The sharks can live on for quite some time suffering and unable to swim the shark dies in one of two ways, starvation or suffocation. Sharks need to keep water moving over their gills in order to breathe. If they can’t then they suffocate from a lack of oxygen.

Senator Leland Yee made a big mistake in the article. He claimed it as an “attack on asian culture“. Riiiiight. Leland, in a city that is 60% asian it’s best not to play the race card when you’re trying to sit in the Mayor’s seat. San Francisco needs a mayor who can bring the people together not separated because of their different cultures. San Francisco is a melting pot of cultures from all over the world, not a side order of shark fin soup.

[mappress mapid=”34”]I’ve never had shark fin soup, so I can’t vouch for the flavor of it and at $178-$500/pound I doubt I will ever get a chance to. The reason it is so expensive is because of what it represents to the Chinese who serve it. It’s a way to show off your wealth and success. It’s not served for it’s yummy taste. I’ve yet to hear someone other than a waiter who is trying to sell me some of how yummy this soup is.
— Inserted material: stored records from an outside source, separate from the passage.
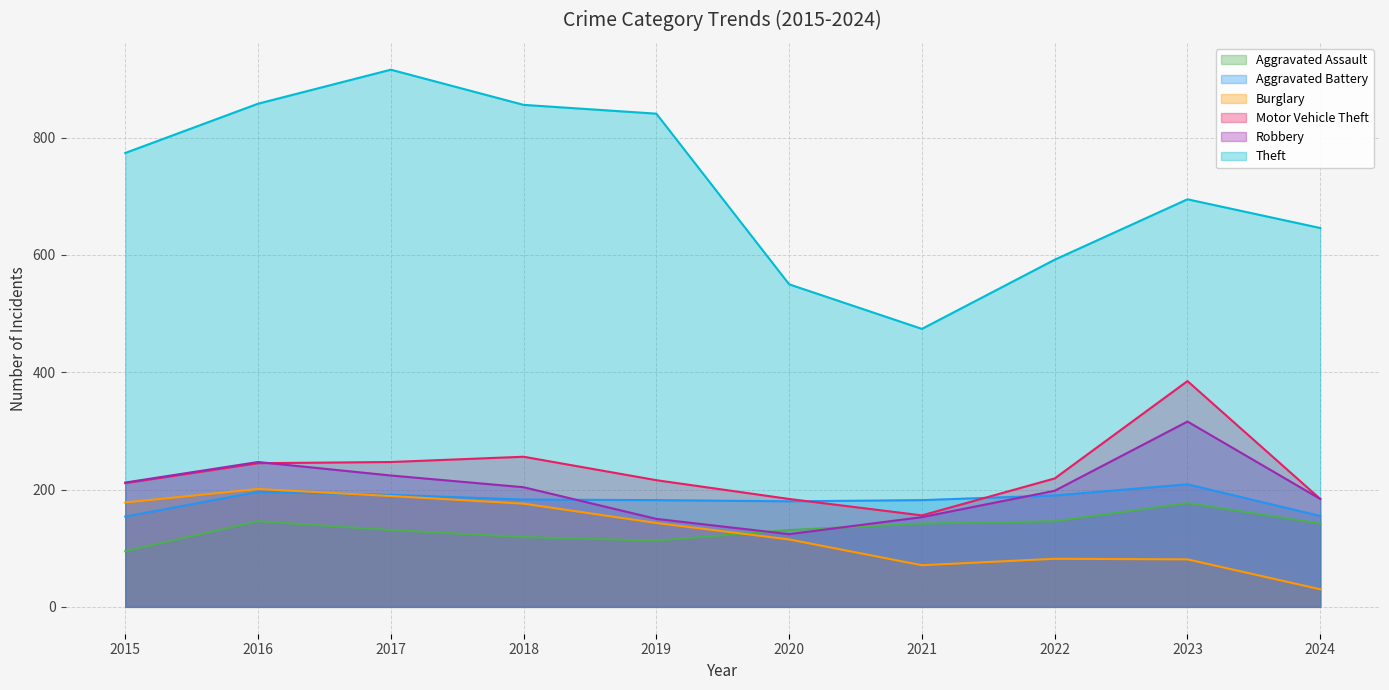

Reading left to right, list all the values displayed in this chart.

Aggravated Assault: 2015=95	2016=146	2017=131	2018=119	2019=113	2020=131	2021=142	2022=146	2023=177	2024=142
Aggravated Battery: 2015=154	2016=196	2017=191	2018=183	2019=182	2020=180	2021=182	2022=190	2023=209	2024=155
Burglary: 2015=178	2016=201	2017=189	2018=176	2019=143	2020=115	2021=71	2022=82	2023=81	2024=30
Motor Vehicle Theft: 2015=211	2016=245	2017=247	2018=256	2019=216	2020=184	2021=156	2022=219	2023=385	2024=184
Robbery: 2015=212	2016=247	2017=224	2018=204	2019=150	2020=124	2021=153	2022=198	2023=316	2024=184
Theft: 2015=774	2016=858	2017=916	2018=856	2019=841	2020=550	2021=474	2022=592	2023=695	2024=646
I frequently see Leland Yee at the Tennessee Grill. He likes to hold his informal meetings there. Now that he’s gone on record about this it will be interesting to see how well he’s received there. It will also be interesting to see how well he is received in the next run for Mayor. I always liked Leland, but apparently I didn’t know as much about him as I should have. I’m sorry Mr. Yee, but you’ve just lost my vote for Mayor of San Francisco. I urge all of you who read this article to share it with facebook, tweet it or share it with any of the other share links on this site. If you want a working unified San Francisco we need to speak up about it and make it so the politicians who are working to serve their own political agendas do not move into power.

UPDATE: Leland Yee at a press conference today served up shark fin soup so everyone could taste it. Perhaps he should have shown how the fins were acquired from the fish or perhaps he just wants to show all in attendance how prosperous he is.